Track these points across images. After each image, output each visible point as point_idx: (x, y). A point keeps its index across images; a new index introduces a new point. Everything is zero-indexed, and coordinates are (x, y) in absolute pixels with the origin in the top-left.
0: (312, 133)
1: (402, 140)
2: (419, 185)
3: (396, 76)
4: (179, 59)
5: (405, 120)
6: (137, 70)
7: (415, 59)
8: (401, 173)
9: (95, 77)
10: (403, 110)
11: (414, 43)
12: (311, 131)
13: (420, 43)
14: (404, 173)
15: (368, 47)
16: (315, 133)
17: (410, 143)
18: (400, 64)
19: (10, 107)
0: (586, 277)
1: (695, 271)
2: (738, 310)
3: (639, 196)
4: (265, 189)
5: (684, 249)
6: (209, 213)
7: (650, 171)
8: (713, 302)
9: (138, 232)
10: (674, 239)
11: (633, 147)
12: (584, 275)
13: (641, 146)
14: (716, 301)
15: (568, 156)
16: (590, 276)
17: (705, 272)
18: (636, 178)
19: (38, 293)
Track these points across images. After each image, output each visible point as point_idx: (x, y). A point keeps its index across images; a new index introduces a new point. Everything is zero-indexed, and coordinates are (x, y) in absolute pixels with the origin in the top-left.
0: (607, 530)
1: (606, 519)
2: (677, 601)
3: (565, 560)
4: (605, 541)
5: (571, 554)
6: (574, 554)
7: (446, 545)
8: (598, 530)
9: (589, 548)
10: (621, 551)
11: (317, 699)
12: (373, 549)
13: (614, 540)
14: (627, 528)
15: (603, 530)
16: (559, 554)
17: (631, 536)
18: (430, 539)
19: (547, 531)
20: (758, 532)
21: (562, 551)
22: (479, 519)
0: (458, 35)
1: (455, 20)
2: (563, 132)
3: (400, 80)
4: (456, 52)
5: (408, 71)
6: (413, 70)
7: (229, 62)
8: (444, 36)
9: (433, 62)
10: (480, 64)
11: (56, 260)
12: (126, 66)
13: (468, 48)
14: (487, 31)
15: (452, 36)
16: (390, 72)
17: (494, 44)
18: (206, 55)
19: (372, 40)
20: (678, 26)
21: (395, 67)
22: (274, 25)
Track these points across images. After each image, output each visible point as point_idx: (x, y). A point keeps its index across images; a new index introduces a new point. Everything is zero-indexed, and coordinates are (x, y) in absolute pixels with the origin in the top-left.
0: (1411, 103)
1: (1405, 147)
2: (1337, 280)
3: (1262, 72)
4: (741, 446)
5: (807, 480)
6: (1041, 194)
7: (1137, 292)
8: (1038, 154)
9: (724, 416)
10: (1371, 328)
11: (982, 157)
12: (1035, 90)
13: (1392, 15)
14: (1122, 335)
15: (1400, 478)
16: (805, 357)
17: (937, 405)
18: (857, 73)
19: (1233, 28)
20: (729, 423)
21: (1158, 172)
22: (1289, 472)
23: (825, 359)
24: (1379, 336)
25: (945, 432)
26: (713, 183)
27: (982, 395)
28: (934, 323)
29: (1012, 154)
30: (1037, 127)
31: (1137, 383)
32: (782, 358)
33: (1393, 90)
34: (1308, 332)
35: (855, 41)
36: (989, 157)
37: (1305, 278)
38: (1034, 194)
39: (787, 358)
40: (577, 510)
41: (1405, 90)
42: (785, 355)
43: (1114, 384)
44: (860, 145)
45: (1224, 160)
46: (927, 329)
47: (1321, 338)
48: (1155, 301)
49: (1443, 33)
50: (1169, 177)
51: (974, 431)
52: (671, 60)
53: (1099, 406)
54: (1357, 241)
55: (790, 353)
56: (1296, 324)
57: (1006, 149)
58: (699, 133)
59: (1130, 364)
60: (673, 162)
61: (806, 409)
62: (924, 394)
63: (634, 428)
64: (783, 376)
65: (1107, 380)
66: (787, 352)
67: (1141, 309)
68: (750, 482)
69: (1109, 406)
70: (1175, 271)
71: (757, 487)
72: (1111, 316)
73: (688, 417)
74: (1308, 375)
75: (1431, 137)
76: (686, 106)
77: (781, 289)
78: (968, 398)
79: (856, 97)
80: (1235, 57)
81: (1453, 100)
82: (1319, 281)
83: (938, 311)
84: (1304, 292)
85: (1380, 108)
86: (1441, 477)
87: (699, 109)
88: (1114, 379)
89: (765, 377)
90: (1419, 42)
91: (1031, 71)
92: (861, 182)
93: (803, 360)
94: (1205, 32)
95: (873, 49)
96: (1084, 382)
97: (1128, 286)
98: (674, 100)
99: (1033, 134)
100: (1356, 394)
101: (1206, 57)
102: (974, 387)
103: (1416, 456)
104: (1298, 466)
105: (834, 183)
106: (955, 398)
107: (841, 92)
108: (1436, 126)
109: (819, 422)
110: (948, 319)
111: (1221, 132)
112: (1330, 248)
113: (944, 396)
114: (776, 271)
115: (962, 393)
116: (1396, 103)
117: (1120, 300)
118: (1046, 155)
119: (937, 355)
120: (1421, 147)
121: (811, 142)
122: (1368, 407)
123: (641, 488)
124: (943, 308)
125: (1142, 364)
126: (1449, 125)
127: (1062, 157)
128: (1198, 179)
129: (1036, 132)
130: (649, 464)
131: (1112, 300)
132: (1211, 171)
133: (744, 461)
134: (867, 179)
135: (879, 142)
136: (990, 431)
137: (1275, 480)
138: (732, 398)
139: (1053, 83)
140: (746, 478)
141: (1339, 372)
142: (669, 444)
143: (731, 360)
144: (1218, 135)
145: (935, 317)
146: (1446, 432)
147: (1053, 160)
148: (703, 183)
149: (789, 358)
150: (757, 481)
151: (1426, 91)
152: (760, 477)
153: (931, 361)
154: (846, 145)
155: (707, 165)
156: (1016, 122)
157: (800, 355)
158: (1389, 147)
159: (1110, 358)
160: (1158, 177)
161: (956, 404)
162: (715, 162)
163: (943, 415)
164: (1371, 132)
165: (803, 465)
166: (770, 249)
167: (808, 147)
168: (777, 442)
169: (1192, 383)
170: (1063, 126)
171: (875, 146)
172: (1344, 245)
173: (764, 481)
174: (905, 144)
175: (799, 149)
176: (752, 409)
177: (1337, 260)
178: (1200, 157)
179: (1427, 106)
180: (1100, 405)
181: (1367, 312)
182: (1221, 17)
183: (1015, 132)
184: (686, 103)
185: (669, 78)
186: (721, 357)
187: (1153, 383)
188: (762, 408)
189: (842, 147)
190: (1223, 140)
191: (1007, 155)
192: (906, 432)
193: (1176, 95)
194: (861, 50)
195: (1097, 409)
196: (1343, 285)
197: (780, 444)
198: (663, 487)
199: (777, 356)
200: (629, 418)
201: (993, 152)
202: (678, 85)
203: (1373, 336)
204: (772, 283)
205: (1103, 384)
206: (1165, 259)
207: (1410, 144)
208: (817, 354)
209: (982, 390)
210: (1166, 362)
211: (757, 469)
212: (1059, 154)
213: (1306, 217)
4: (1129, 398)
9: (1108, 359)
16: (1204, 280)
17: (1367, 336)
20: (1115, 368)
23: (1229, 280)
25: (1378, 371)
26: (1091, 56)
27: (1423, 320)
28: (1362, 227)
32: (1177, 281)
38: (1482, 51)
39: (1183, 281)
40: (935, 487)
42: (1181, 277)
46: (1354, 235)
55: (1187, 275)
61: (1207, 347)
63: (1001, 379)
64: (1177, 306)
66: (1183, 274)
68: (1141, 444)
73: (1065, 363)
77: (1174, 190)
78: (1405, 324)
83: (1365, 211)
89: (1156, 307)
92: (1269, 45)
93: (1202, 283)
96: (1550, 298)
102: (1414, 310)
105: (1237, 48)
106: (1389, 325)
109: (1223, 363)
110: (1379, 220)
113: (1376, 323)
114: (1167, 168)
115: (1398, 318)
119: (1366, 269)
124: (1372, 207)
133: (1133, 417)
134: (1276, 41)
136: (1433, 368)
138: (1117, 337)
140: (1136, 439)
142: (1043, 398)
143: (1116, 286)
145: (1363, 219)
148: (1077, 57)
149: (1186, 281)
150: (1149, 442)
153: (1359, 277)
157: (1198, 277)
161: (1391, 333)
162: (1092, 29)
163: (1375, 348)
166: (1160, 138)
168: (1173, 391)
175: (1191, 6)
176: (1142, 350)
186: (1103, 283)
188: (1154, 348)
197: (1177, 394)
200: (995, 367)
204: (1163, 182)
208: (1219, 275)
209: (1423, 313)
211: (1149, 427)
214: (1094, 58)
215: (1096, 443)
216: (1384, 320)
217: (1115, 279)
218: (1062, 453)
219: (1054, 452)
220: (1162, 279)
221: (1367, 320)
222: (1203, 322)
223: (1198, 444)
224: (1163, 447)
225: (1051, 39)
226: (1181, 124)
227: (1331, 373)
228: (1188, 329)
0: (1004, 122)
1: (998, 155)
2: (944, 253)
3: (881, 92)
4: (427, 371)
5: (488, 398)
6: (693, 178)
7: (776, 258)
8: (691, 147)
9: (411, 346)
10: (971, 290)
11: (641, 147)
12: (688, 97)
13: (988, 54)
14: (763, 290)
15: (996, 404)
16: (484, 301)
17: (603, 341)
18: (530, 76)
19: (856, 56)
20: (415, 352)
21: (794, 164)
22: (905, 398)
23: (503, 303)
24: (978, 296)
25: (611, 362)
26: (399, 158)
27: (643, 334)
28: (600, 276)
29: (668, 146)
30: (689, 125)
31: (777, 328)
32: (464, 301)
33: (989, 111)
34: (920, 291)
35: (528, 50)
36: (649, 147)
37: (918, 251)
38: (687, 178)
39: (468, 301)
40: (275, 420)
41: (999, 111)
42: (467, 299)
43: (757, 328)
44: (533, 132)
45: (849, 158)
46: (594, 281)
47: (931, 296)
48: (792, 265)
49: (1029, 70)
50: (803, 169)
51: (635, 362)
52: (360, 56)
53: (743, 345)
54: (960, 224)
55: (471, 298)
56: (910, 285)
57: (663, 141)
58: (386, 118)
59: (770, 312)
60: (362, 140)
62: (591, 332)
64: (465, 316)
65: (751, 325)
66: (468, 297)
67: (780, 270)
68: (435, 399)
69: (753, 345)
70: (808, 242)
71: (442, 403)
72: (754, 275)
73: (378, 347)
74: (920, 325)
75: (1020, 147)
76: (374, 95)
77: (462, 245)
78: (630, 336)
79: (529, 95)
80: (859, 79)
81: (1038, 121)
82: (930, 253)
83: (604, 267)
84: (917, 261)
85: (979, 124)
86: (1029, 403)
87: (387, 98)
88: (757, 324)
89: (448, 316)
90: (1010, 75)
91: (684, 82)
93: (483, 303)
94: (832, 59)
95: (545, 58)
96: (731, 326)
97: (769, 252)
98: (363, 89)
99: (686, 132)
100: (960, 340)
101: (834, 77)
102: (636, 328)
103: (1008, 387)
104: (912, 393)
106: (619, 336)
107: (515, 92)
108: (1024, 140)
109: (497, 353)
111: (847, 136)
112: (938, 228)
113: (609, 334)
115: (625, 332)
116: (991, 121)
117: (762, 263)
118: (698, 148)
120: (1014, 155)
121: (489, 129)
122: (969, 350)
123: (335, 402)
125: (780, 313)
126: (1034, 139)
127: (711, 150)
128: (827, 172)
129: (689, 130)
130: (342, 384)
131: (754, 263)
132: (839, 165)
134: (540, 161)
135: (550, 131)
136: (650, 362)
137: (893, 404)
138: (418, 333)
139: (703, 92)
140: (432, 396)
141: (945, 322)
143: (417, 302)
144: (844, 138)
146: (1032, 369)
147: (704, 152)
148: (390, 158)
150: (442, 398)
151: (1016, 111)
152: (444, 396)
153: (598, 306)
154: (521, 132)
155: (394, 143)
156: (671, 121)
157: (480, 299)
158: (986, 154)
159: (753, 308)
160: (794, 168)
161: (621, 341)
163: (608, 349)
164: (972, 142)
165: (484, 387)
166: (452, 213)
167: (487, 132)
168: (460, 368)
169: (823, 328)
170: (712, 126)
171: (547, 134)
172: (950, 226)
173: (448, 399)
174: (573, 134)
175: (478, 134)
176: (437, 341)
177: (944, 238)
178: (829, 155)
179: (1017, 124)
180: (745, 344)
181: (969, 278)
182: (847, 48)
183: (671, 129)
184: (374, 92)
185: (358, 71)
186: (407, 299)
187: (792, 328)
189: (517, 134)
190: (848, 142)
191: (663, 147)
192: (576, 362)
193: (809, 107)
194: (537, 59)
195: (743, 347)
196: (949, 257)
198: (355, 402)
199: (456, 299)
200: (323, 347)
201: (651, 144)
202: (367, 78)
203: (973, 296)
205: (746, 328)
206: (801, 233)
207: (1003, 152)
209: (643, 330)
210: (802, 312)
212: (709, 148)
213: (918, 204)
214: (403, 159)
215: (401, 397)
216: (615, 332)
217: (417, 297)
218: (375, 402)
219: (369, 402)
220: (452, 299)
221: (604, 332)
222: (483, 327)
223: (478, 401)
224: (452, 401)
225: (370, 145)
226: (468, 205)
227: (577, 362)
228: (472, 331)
━━━━━━━━━━
▶ _Task requirements_: The reply should consist solely of the lines above from the one that has "179: (1427, 106)" through the one that has "206: (1165, 259)", reproduced exactly.

▶ _Task result_:
179: (1427, 106)
180: (1100, 405)
181: (1367, 312)
182: (1221, 17)
183: (1015, 132)
184: (686, 103)
185: (669, 78)
186: (721, 357)
187: (1153, 383)
188: (762, 408)
189: (842, 147)
190: (1223, 140)
191: (1007, 155)
192: (906, 432)
193: (1176, 95)
194: (861, 50)
195: (1097, 409)
196: (1343, 285)
197: (780, 444)
198: (663, 487)
199: (777, 356)
200: (629, 418)
201: (993, 152)
202: (678, 85)
203: (1373, 336)
204: (772, 283)
205: (1103, 384)
206: (1165, 259)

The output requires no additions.